One of the earliest attacks occurred 10 years ago, when a teenage boy used hacking software to comb various corporate websites for weaknesses. After identifying a vulnerability at telecom company TalkTalk, he posted details of the flaw online, opening it up to another cyber attack. In November last year, cloud security firm Aqua identified a likely young hacker with the alias Matrix as being responsible for a global distributed denial of service (DDoS) campaign that was targeting Internet of Things devices.

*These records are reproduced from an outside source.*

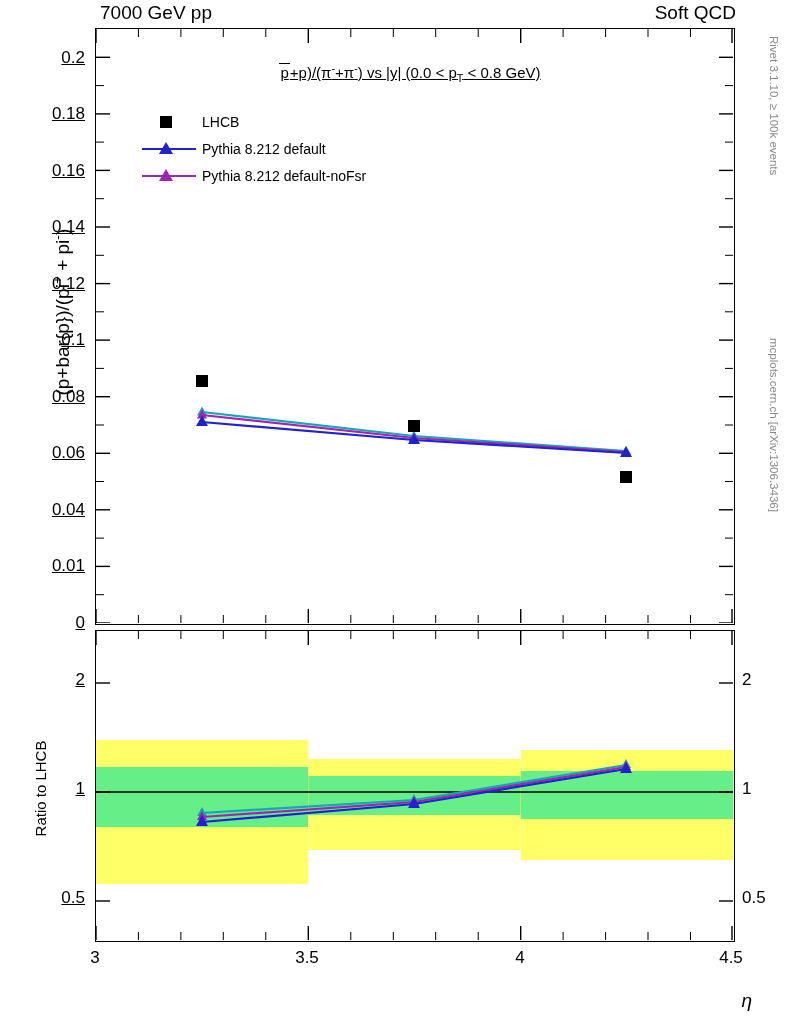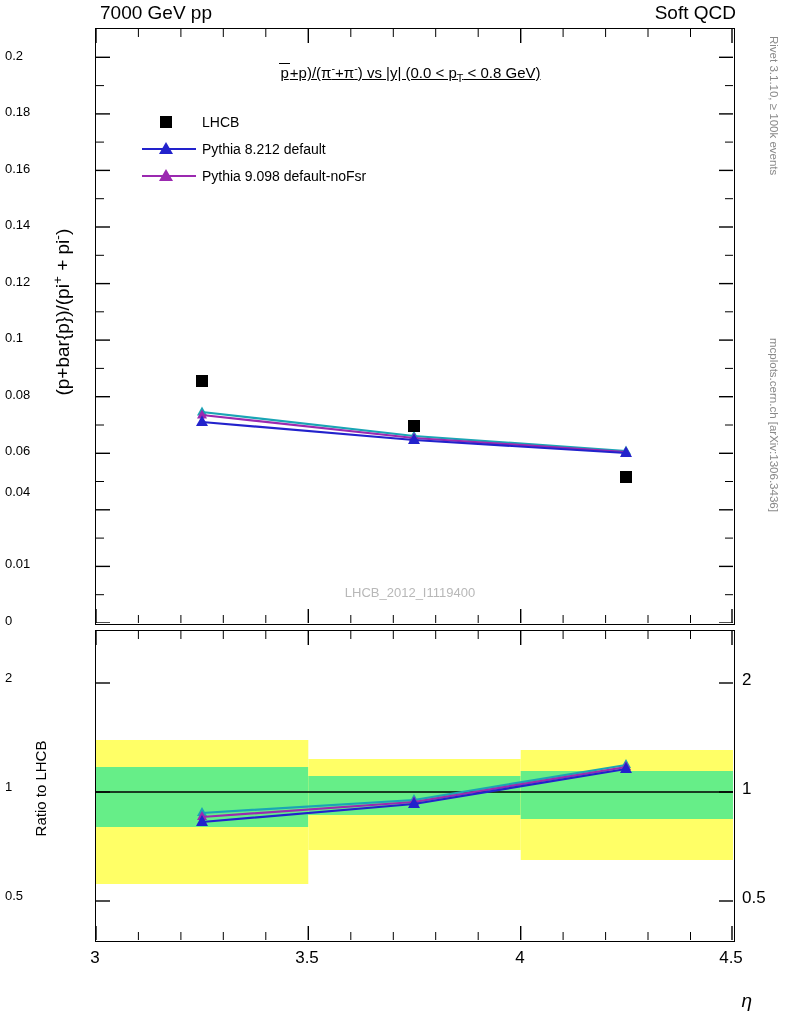--- a/index.html
+++ b/index.html
@@ -57,23 +57,24 @@
     border: 1.5px solid #000000;
     box-sizing: border-box;
     background: #ffffff;
     overflow: hidden;
   }
 
   svg { display: block; }
 
   
   .ytick {
-    font-size: 13px;
-    text-align: left;
+    font-size: 17px;
+    text-align: right;
     width: 80px;
+    text-decoration: underline;
   }
   .xtick {
     font-size: 17px;
     text-align: center;
     width: 60px;
   }
   .ytick-r {
     font-size: 17px;
     text-align: left;
     width: 60px;
@@ -270,21 +271,20 @@
         <rect x="312" y="391" width="12" height="12"></rect>
         <rect x="524" y="442" width="12" height="12"></rect>
       </g>
     </svg>
   </div>
 
   <div class="abs ctext" id="plot-title">
     <span class="ovl"><span style="border-top:1px solid #000; padding:0 1px;">p</span></span><span>+p)/(π</span><sup>-</sup><span>+π</span><sup>-</sup><span>) vs |y|  (0.0 &lt; p</span><sub>T</sub><span> &lt; 0.8 GeV)</span>
   </div>
 
-  <div class="abs" id="watermark">LHCB_2012_I1119400</div>
 
   <div class="abs" id="legend">
     <div class="legend-row">
       <span class="legend-mark">
         <svg width="58" height="22">
             <rect x="20" y="5" width="12" height="12" fill="#000000"></rect>
           </svg>
       </span>
       <span class="legend-label">LHCB</span>
     </div>
@@ -297,27 +297,27 @@
       </span>
       <span class="legend-label">Pythia 8.212 default</span>
     </div>
     <div class="legend-row">
       <span class="legend-mark">
         <svg width="58" height="22">
             <line x1="2" y1="11" x2="56" y2="11" stroke="#9b29b0" stroke-width="2.2"></line>
             <polygon points="26,4 33,16 19,16" fill="#9b29b0"></polygon>
           </svg>
       </span>
-      <span class="legend-label">Pythia 9.098 default-noFsr</span>
+      <span class="legend-label">Pythia 8.212 default-noFsr</span>
     </div>
   </div>
 
   <div class="abs ytick" style="left:5px; top:613px;">0</div>
   <div class="abs ytick" style="left:5px; top:556px;">0.01</div>
-  <div class="abs ytick" style="left:5px; top:484px;">0.04</div>
+  <div class="abs ytick" style="left:5px; top:500px;">0.04</div>
   <div class="abs ytick" style="left:5px; top:443px;">0.06</div>
   <div class="abs ytick" style="left:5px; top:387px;">0.08</div>
   <div class="abs ytick" style="left:5px; top:330px;">0.1</div>
   <div class="abs ytick" style="left:5px; top:274px;">0.12</div>
   <div class="abs ytick" style="left:5px; top:217px;">0.14</div>
   <div class="abs ytick" style="left:5px; top:161px;">0.16</div>
   <div class="abs ytick" style="left:5px; top:104px;">0.18</div>
   <div class="abs ytick" style="left:5px; top:48px;">0.2</div>
 
   <div class="abs" id="ylabel-main">

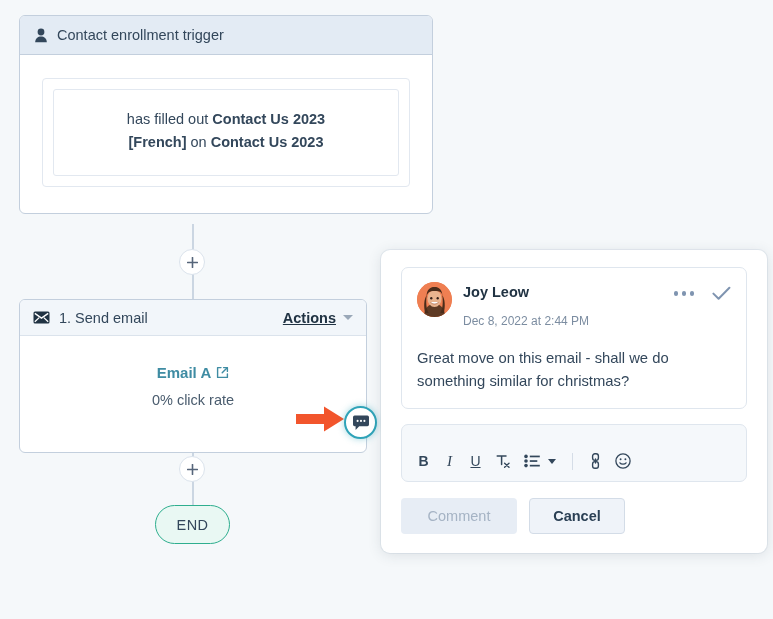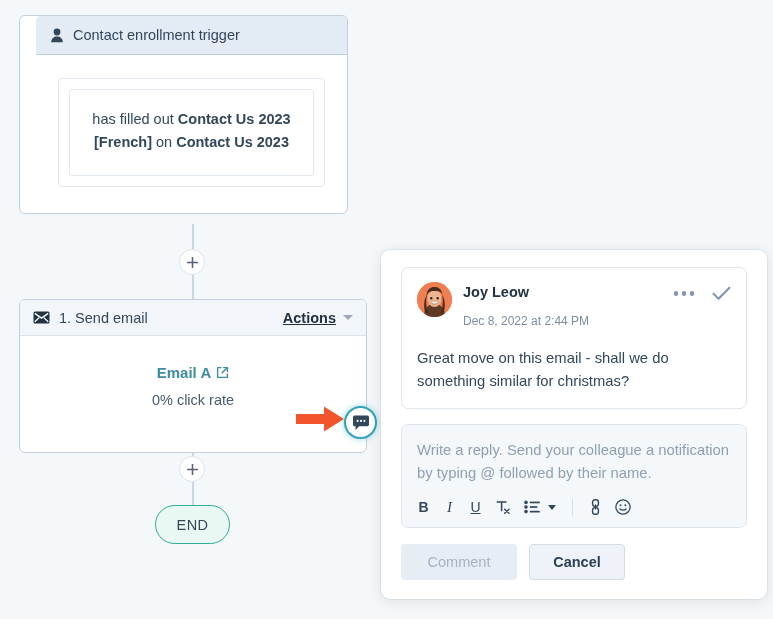--- a/index.html
+++ b/index.html
@@ -50,27 +50,26 @@
     cursor: pointer;
   }
   .plus-1 { top: 249px; }
   .plus-2 { top: 456px; }
 
   
   .trigger-card {
     position: absolute;
     left: 19px;
     top: 15px;
-    width: 329px;
+    width: 414px;
     background: #ffffff;
     border: 1px solid #c3cfdd;
     border-radius: 6px;
     box-sizing: border-box;
     z-index: 1;
-    padding-left: 16px;
   }
   .trigger-header {
     background: #e3ebf4;
     border-bottom: 1px solid #c3cfdd;
     border-radius: 5px 5px 0 0;
     height: 38px;
     display: flex;
     align-items: center;
     padding: 0 14px;
     gap: 9px;
@@ -478,21 +477,20 @@
             <svg width="19" height="15" viewBox="0 0 19 15">
               <path d="M1.4 7.6 L6.6 12.8 L17.4 1.8" stroke="#7f94b0" stroke-width="2" fill="none" stroke-linecap="round" stroke-linejoin="round"></path>
             </svg>
           </span>
         </div>
       </div>
       <div class="comment-text">Great move on this email - shall we do something similar for christmas?</div>
     </div>
 
     <div class="reply-box">
-      <div class="reply-placeholder">Write a reply. Send your colleague a notification by typing @ followed by their name.</div>
       <div class="reply-toolbar">
         <span class="tb-btn" style="font-weight:bold;">B</span>
         <span class="tb-btn" style="font-style:italic;font-family:'Liberation Serif',serif;font-size:15px;">I</span>
         <span class="tb-btn" style="text-decoration:underline;">U</span>
         <span class="tb-btn">
           <svg width="16" height="16" viewBox="0 0 16 16">
             <path d="M2.2 3 H11 M6.6 3 V11.6" stroke="#33475b" stroke-width="1.5" stroke-linecap="round" fill="none"></path>
             <path d="M9.6 10.2 L14 14.2 M14 10.2 L9.6 14.2" stroke="#33475b" stroke-width="1.4" stroke-linecap="round" fill="none"></path>
           </svg>
         </span>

“Script kiddies are dangerous, and often underestimated,” Bomberg says. “Defending against them is all about being on top of the bases – not just with the security and testing of your systems, but the readiness of your crisis management response. A hack of this type is not going to come at 9am on a Monday. It will happen when you least expect it.”

State actors

“There’s a term called ‘relative criticality’, which acknowledges that cyber attackers don’t have to go for the biggest targets – just the right ones,” Bomberg says. “Applying pressure to systems with particularly sensitive, public-facing roles can create significant knock-on effects – and that’s often the goal for state actors. Occasionally, they will blend scale and sensitivity, as we saw in 2017 with the WannaCry attack on the NHS.”

State-backed hackers will seek to cause as much disruption as possible, says Bomberg. Imagine you’re in charge of an infrastructure company responsible for the UK’s digital-display road signs. State actors might aim to infiltrate the system and declare the nation’s motorways closed. “There would be absolute chaos.”

Combating state actors is incredibly complex, he adds, but you give yourself a head start by mastering two things. The first is Swiss cheese theory, which states that once you sandwich together all your various defence layers, they will cover each other’s holes and be tough to get through. The second is broken window theory, according to which hackers will be inclined to attack a system they think is in disarray.

Bomberg notes: “Broken windows theory is based on an approach to policing that took off in New York, when a chief observed that poorly maintained areas automatically attract crime. What’s true of cities is also true of cyberspace.”